* _WHAT IS NEEDED_:
Work through the listing below and count the lines that hold "least". Answer with the number alone.

+ + +

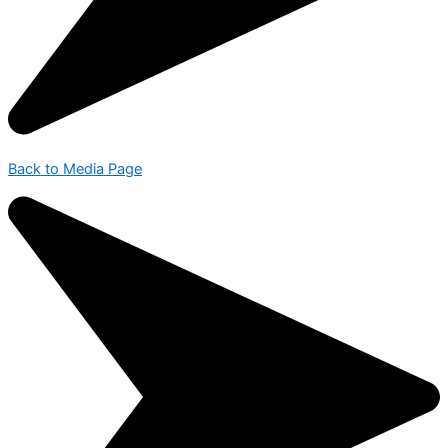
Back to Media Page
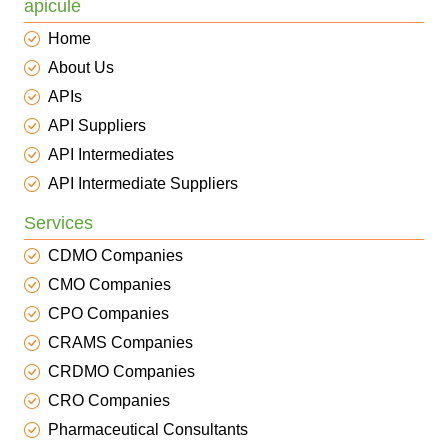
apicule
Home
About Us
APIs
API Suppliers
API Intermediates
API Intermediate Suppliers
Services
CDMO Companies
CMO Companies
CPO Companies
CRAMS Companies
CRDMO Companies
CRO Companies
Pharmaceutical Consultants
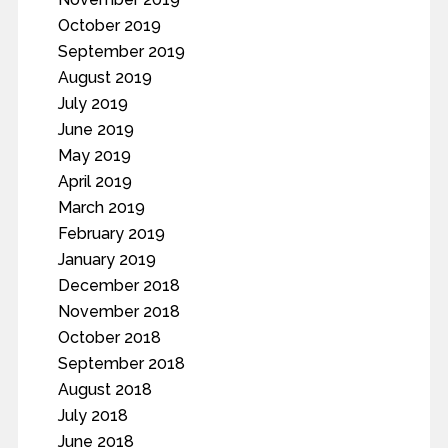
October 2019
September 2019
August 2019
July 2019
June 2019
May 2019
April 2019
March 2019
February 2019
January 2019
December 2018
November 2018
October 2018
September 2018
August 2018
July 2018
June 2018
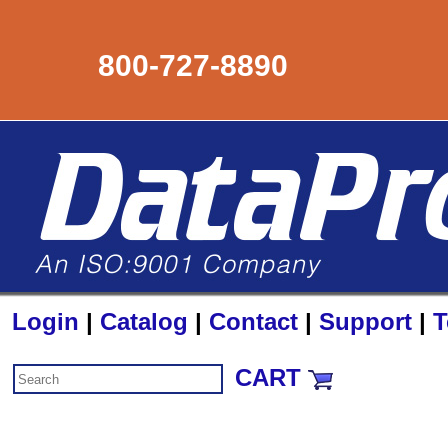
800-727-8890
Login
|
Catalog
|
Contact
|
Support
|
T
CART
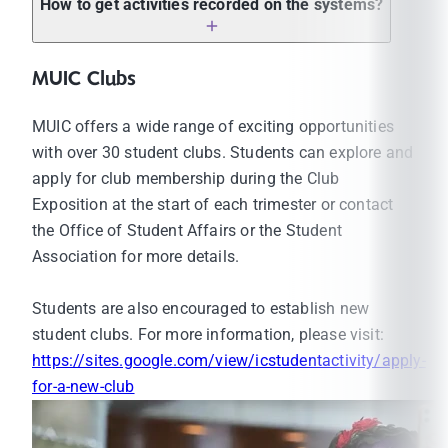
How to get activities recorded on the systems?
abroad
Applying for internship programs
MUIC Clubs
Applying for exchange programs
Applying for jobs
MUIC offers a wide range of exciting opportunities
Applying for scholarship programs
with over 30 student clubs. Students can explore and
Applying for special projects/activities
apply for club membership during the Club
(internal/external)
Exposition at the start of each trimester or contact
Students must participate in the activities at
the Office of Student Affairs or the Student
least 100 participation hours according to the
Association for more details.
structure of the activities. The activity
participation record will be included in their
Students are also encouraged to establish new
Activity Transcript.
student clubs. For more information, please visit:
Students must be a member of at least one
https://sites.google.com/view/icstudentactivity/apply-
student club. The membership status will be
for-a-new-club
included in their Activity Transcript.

+ + +

* _YOUR RESPONSE_:
2